Reproduce the listing word for word, from its first line through the line containing "Which has a", with both ends included and nothing beyond them.

═════ Source material ═════

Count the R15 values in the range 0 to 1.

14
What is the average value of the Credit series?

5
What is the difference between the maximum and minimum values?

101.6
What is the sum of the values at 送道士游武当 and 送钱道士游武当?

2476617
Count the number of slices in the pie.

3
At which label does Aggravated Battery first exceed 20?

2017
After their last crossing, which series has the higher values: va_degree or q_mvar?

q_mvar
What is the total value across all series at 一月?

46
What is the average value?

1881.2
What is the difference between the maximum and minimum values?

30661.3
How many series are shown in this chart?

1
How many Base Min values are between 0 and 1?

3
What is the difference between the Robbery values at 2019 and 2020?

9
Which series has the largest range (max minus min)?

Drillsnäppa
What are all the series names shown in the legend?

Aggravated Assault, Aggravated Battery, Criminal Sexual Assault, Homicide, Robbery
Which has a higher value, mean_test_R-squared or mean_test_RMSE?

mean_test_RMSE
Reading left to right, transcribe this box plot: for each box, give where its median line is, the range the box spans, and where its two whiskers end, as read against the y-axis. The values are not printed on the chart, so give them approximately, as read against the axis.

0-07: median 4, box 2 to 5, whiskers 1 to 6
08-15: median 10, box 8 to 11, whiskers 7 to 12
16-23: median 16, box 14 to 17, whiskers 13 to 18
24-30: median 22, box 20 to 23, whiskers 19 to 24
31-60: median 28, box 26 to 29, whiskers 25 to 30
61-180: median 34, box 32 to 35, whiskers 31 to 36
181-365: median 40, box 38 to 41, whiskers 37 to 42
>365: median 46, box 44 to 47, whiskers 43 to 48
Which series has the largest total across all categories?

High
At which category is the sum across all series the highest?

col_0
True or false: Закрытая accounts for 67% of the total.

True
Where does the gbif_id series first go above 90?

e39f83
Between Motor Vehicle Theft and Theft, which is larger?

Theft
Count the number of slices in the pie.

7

═════

> Result of this exercise
Count the R15 values in the range 0 to 1.

14
What is the average value of the Credit series?

5
What is the difference between the maximum and minimum values?

101.6
What is the sum of the values at 送道士游武当 and 送钱道士游武当?

2476617
Count the number of slices in the pie.

3
At which label does Aggravated Battery first exceed 20?

2017
After their last crossing, which series has the higher values: va_degree or q_mvar?

q_mvar
What is the total value across all series at 一月?

46
What is the average value?

1881.2
What is the difference between the maximum and minimum values?

30661.3
How many series are shown in this chart?

1
How many Base Min values are between 0 and 1?

3
What is the difference between the Robbery values at 2019 and 2020?

9
Which series has the largest range (max minus min)?

Drillsnäppa
What are all the series names shown in the legend?

Aggravated Assault, Aggravated Battery, Criminal Sexual Assault, Homicide, Robbery
Which has a higher value, mean_test_R-squared or mean_test_RMSE?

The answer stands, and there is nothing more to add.